Ptaszki ćwierkają, słońce grzeje, aż miło. Wiatru brak. Tak wita nas wiosna na półkuli południowej! Ja przywitałem wiosnę od wyrzucenia na pokład wszystkich nie do końca suchych rzeczy. Perła znów zrobiła się niczym cygański tabor. Dawno już tak nie było. Bez wątpienia wiatry, fale i temperatura powietrza, prowadzą swój kalendarz! Jeszcze wczoraj jechaliśmy na samym foku marszowym pod 35 węzłów wiatru, a tu dzisiaj taka plaża. Wiosna. Nie mogę sobie darować zachłanności i głupoty! Widziałem, że na południu lepiej wieje, to zamiast tam zjeżdżać ja po najkrótszej drodze do Afryki! Gdyby nie ta aura, to byłbym bardzo, ale to bardzo, wściekły!
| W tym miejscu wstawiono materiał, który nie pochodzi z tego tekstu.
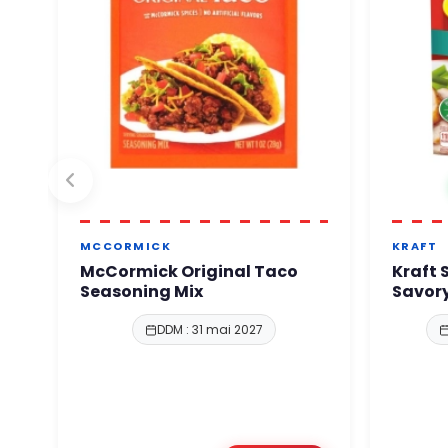
MCCORMICK
KRAFT
McCormick Original Taco
Kraft 
Seasoning Mix
Savory
DDM : 31 mai 2027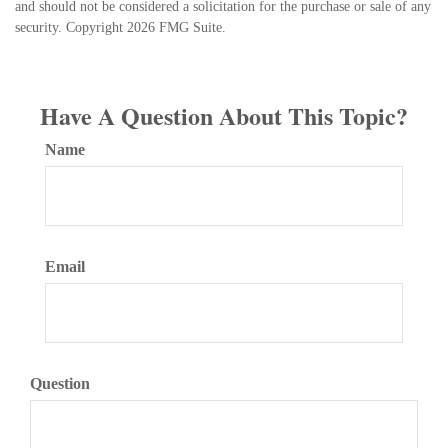
and should not be considered a solicitation for the purchase or sale of any
security. Copyright
2026 FMG Suite.
Have A Question About This Topic?
Name
Email
Question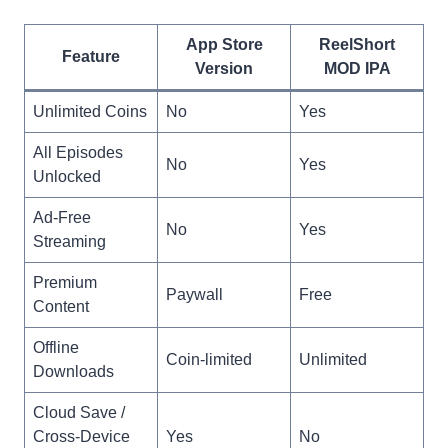
App Store
ReelShort
Feature
Version
MOD IPA
Unlimited Coins
No
Yes
All Episodes
No
Yes
Unlocked
Ad-Free
No
Yes
Streaming
Premium
Paywall
Free
Content
Offline
Coin-limited
Unlimited
Downloads
Cloud Save /
Cross-Device
Yes
No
No dobra, jak już wszystko suszy się na pokładzie to do roboty. Mam swoją listę prac na okoliczność takiej flauty. Na pierwszym miejscu znalazł się dokładny przegląd samosteru. To bardzo zmyślne urządzenie, ale nie można dopuścić do zbyt dużych luzów w jego częściach ruchomych. Dlatego przed trudami oceanu południowego postanowiłem dokładnie przejrzeć każdą śrubkę.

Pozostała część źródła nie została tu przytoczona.